What you need to do –
Find each line in the records below that contains the string "Baden" and copy those lines out.

(Collected data)
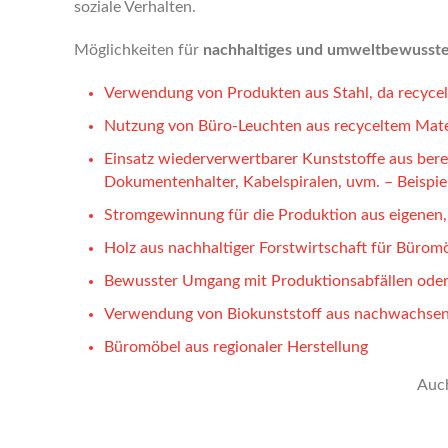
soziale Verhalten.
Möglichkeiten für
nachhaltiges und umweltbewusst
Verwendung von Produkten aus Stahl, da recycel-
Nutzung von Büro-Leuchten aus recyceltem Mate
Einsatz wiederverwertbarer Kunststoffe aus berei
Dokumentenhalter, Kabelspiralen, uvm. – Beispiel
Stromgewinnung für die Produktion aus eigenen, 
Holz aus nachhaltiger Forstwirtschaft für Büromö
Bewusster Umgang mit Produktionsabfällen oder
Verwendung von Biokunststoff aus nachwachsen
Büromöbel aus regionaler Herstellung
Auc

...

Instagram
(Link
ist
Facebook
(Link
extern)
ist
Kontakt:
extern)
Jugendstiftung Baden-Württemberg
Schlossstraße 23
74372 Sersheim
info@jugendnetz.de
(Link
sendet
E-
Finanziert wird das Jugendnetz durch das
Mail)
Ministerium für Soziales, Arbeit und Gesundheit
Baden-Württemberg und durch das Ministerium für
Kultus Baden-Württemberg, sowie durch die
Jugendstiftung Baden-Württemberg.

Answer space –
Jugendstiftung Baden-Württemberg
Baden-Württemberg und durch das Ministerium für
Kultus Baden-Württemberg, sowie durch die
Jugendstiftung Baden-Württemberg.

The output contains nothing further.